I open my eyes.
I’m in bed, in a beautiful loft. The sun is shining on my face.
This place doesn’t look familiar—and not in the usual morning after way. Plus my clothing is in this loft. The furniture and art are tasteful, which clearly means I picked it out. Duh. This place looks like somewhere I would live.
My phone rings.
“Hey, I’m downstairs,” a male voice says.
“Where”? I say.
“At the bar?” he says and hangs up.
I throw on some clothing, run out the door, find the stairs. A nice-looking guy is peering into the window of the space next door, which I’m clearly supposed to let him into.
We walk into a beautiful space. Clearly I decorated this place, too. The man drops off the wine order and leaves. Got it. Wine bar. Makes sense.
I run a bar? I walk back outside. I go back up the stairs. A text buzzes my phone. CUTECONSTRUCT says, “Are you around later? Think I can stop by after work.”
I open my eyes. I’m in bed. I’m awake. I look out of the window at a beautiful day. It was a dream, but it’s also my real life. I’m a Black man in Missouri.
I grew up in the Midwest, and struggled for a long time about where I fit in.I went to a wonderful university in the Midwest. And I went to a lovely grad school in the south. And yet, I always felt there was something I was missing out on.
My decision to move to NYC was an easy one. After two years in Alabama, I wasn’t sure what year it was. A lot of my friends lived in New York and I had already secured a job. Once I got there, an apartment via Craigslist in Williamsburg with a handsome South African was almost too easy to find. Even crazier, after being in the closet my entire life and coming out the minute I landed at JFK, I immediately secured a boyfriend. He was handsome. Smart. Successful. And, of course, he lived in Los Angeles.
Believe it or not, we kept up a relationship on and off for six years.
When I was offered a promotion in L.A., I thought, “Clearly everything is going so well that I should move!”
My boyfriend and I immediately broke up. Even before I got to L.A.! I wouldn’t even let him pick me up from the airport. I vomited on my first day on the job because I was terrified of the city, the building, the people.
I was also taking the bus everywhere because I was convinced that as a New Yorker, I did not need a car. In Los Angeles.
After a year, I had a car. I had friends. But it wasn’t the same. I hated my job. I was very used to having a boyfriend, and now I didn’t, so every close male friend I made and every potential romantic interest I met ended up auditioning to fill the void that he had left. I was miserable. And I didn’t even know it.

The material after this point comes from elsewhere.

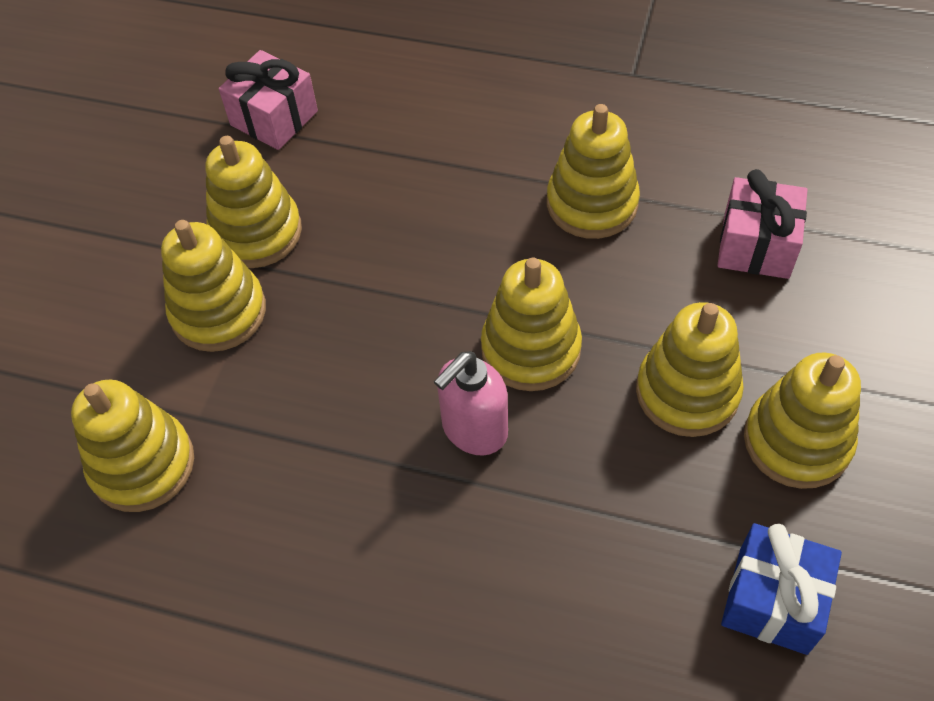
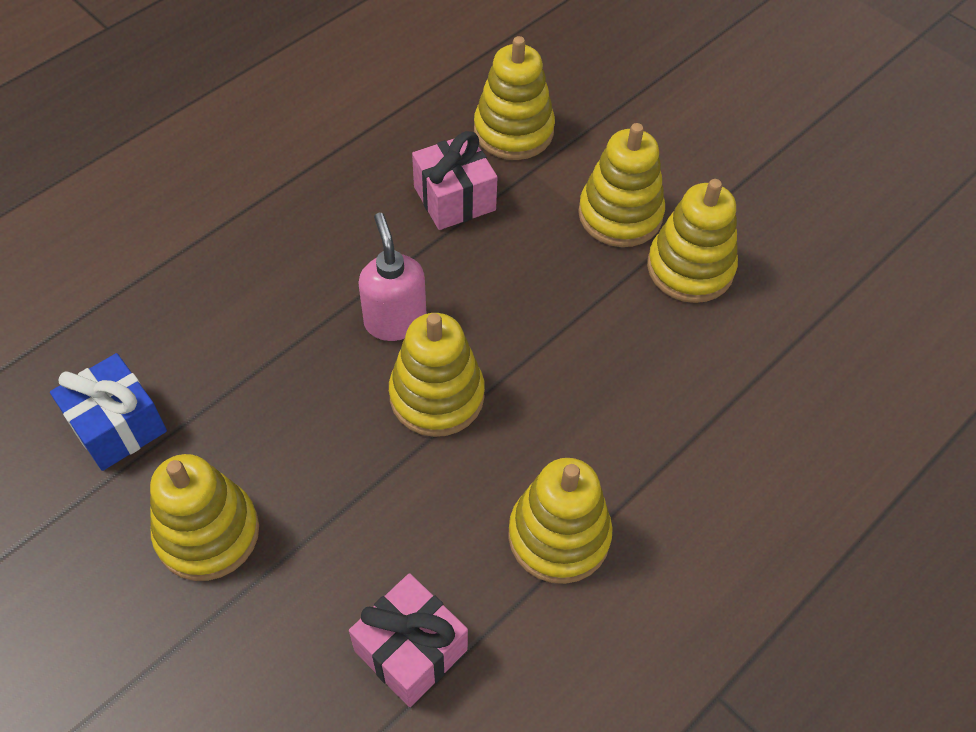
camera: 115 degrees right, 0 degrees up
pink gift [219,50,318,150] -> pink gift moved to [412,131,497,230]
yellow stacking toy [636,302,744,437] -> none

Something had to change. But what? And how? Just as I was beginning to feel truly rooted in my downward trajectory, I got a call from my dad with a potential offer that made no sense at all to me. There was a building in Missouri. Would I like to check it out as a potential wine bar?
So here I am in the Midwest. Again. Sometimes the flow of life has other plans. But after two stints in the cities gay men are trained from birth to consider the goals, this time, I’m not missing out on what’s actually here.
Hold on to your barolos, Missouri—there’s a Black man in town.